> **What you should do**
Write out the lines below word for word, leaving out the pictures.

> **Supplied data**
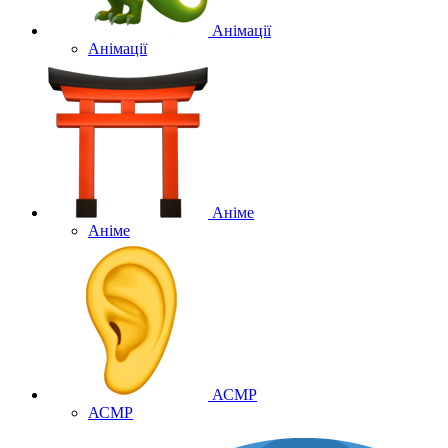
Анімації
Анімації
Аніме
Аніме
АСМР
АСМР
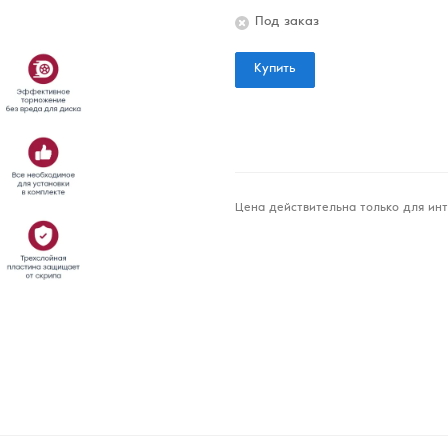
Под заказ
Купить
Цена действительна только для инт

> **Problem solution**
Анімації
Анімації
Аніме
Аніме
АСМР
АСМР
Под заказ
Купить
Цена действительна только для инт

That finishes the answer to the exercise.